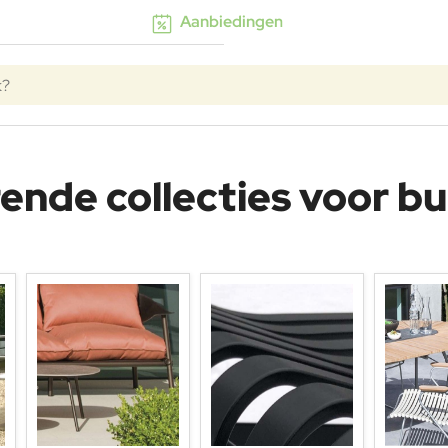
Aanbiedingen
rende collecties voor bu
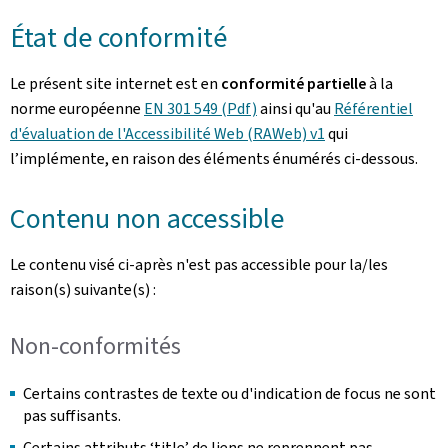
État de conformité
Le présent site internet est en
conformité partielle
à la
norme européenne
EN 301 549 (Pdf)
ainsi qu'au
Référentiel
d'évaluation de l'Accessibilité Web (RAWeb) v1
qui
l’implémente, en raison des éléments énumérés ci-dessous.
Contenu non accessible
Le contenu visé ci-après n'est pas accessible pour la/les
raison(s) suivante(s) :
Non-conformités
Certains contrastes de texte ou d'indication de focus ne sont
pas suffisants.
Certains attributs ‘title’ de liens ne reprennent pas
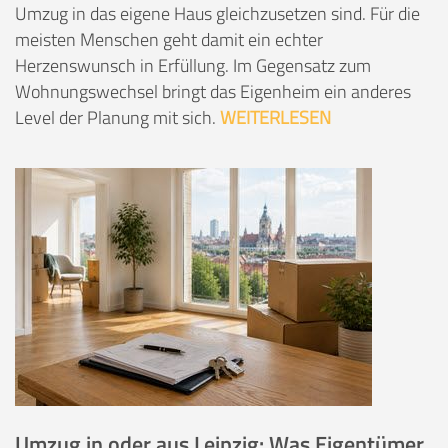
Umzug in das eigene Haus gleichzusetzen sind. Für die
meisten Menschen geht damit ein echter
Herzenswunsch in Erfüllung. Im Gegensatz zum
Wohnungswechsel bringt das Eigenheim ein anderes
Level der Planung mit sich.
WEITERLESEN
Umzug in oder aus Leipzig: Was Eigentümer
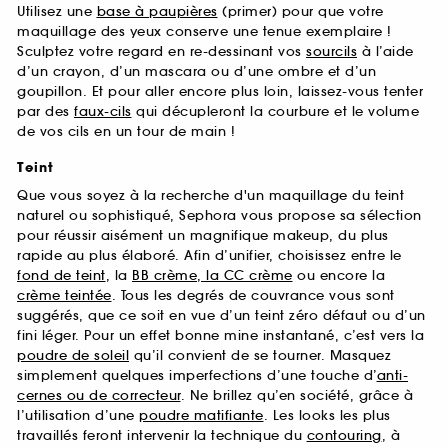
Utilisez une
base à paupières
(primer) pour que votre
maquillage des yeux conserve une tenue exemplaire !
Sculptez votre regard en re-dessinant vos
sourcils
à l’aide
d’un crayon, d’un mascara ou d’une ombre et d’un
goupillon. Et pour aller encore plus loin, laissez-vous tenter
par des
faux-cils
qui décupleront la courbure et le volume
de vos cils en un tour de main !
Teint
Que vous soyez à la recherche d'un maquillage du teint
naturel ou sophistiqué, Sephora vous propose sa sélection
pour réussir aisément un magnifique makeup, du plus
rapide au plus élaboré. Afin d’unifier, choisissez entre le
fond de teint
, la
BB crème, la CC crème
ou encore la
crème teintée
. Tous les degrés de couvrance vous sont
suggérés, que ce soit en vue d’un teint zéro défaut ou d’un
fini léger. Pour un effet bonne mine instantané, c’est vers la
poudre de soleil
qu’il convient de se tourner. Masquez
simplement quelques imperfections d’une touche d’
anti-
cernes ou de correcteur
. Ne brillez qu’en société, grâce à
l’utilisation d’une
poudre matifiante
. Les looks les plus
travaillés feront intervenir la technique du
contouring
, à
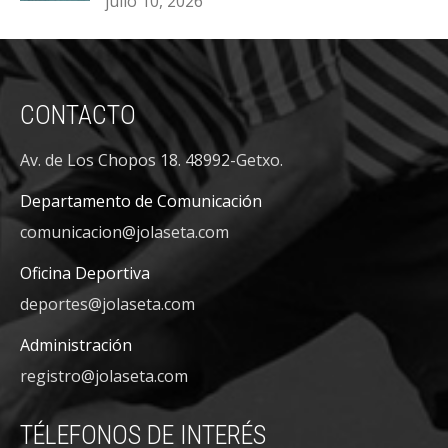
julio 10, 2026
CONTACTO
Av. de Los Chopos 18. 48992-Getxo.
Departamento de Comunicación
comunicacion@jolaseta.com
Oficina Deportiva
deportes@jolaseta.com
Administración
registro@jolaseta.com
TÉLEFONOS DE INTERÉS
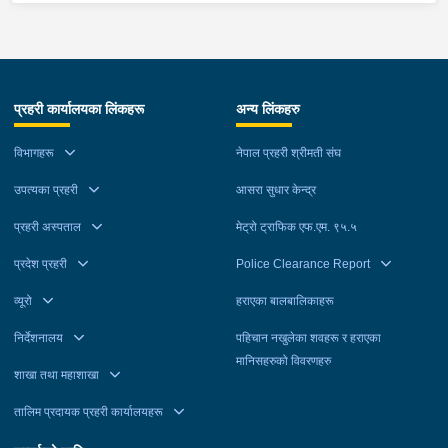
प्रहरी कार्यालयका लिंकहरू
अन्य लिंकहरु
विभागहरू
नेपाल प्रहरी श्रीमती संघ
उपत्यका प्रहरी
आसरा सुधार केन्द्र
प्रहरी अस्पताल
मेट्रो ट्राफिक एफ.एम. ९५.५
प्रदेश प्रहरी
Police Clearance Report
व्यूरो
हराएका बालबालिकाहरू
निर्देशनालय
पहिचान नखुलेका शवहरू र हराएका
मानिसहरुको विवरणहरु
शाखा तथा महाशाखा
तालिम प्रदायक प्रहरी कार्यालयहरू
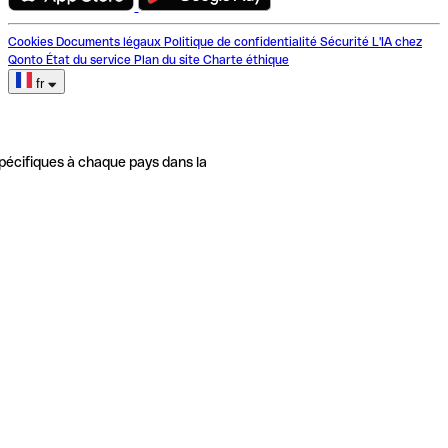
Cookies
Documents légaux
Politique de confidentialité
Sécurité
L'IA chez
Qonto
État du service
Plan du site
Charte éthique
fr
pécifiques à chaque pays dans la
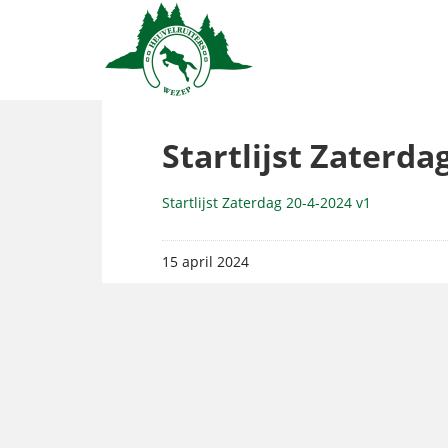
Startlijst Zaterda
Startlijst Zaterdag 20-4-2024 v1
15 april 2024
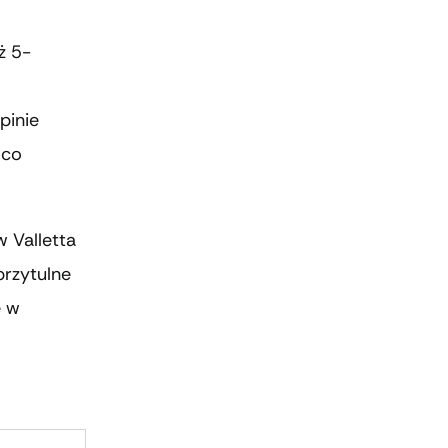
ż 5-
pinie
 co
 Valletta
przytulne
ę w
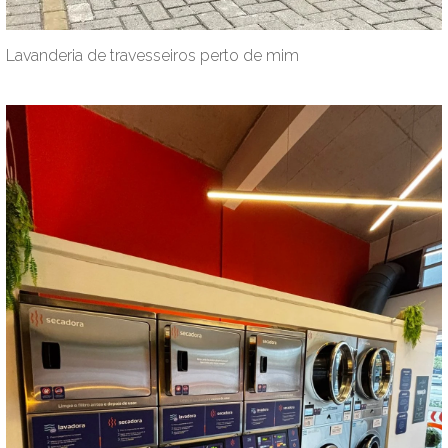
Lavanderia de travesseiros perto de mim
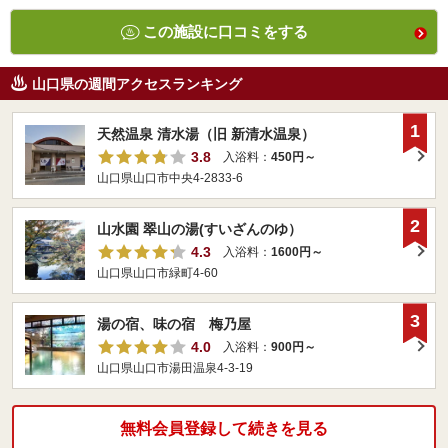
この施設に口コミをする
山口県の週間アクセスランキング
1
天然温泉 清水湯（旧 新清水温泉）
3.8
入浴料：
450円～
山口県山口市中央4-2833-6
2
山水園 翠山の湯(すいざんのゆ）
4.3
入浴料：
1600円～
山口県山口市緑町4-60
3
湯の宿、味の宿 梅乃屋
4.0
入浴料：
900円～
山口県山口市湯田温泉4-3-19
無料会員登録して続きを見る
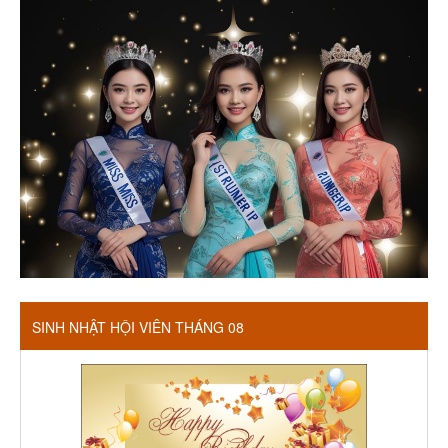
SINH NHẬT HỘI VIÊN THÁNG 08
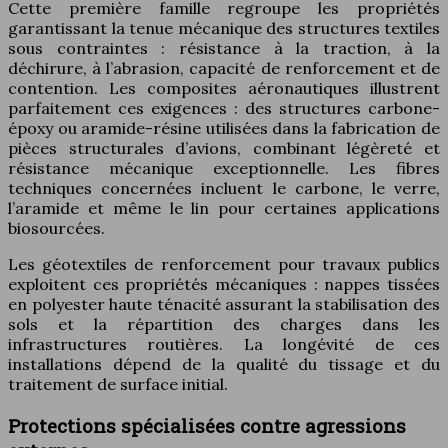
Cette première famille regroupe les propriétés
garantissant la tenue mécanique des structures textiles
sous contraintes : résistance à la traction, à la
déchirure, à l’abrasion, capacité de renforcement et de
contention. Les composites aéronautiques illustrent
parfaitement ces exigences : des structures carbone-
époxy ou aramide-résine utilisées dans la fabrication de
pièces structurales d’avions, combinant légèreté et
résistance mécanique exceptionnelle. Les fibres
techniques concernées incluent le carbone, le verre,
l’aramide et même le lin pour certaines applications
biosourcées.
Les géotextiles de renforcement pour travaux publics
exploitent ces propriétés mécaniques : nappes tissées
en polyester haute ténacité assurant la stabilisation des
sols et la répartition des charges dans les
infrastructures routières. La longévité de ces
installations dépend de la qualité du tissage et du
traitement de surface initial.
Protections spécialisées contre agressions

What is required: With "encore" as the word to match, copy each line of the records that has it.

Result:
goupillon. Et pour aller encore plus loin, laissez-vous tenter
ou encore la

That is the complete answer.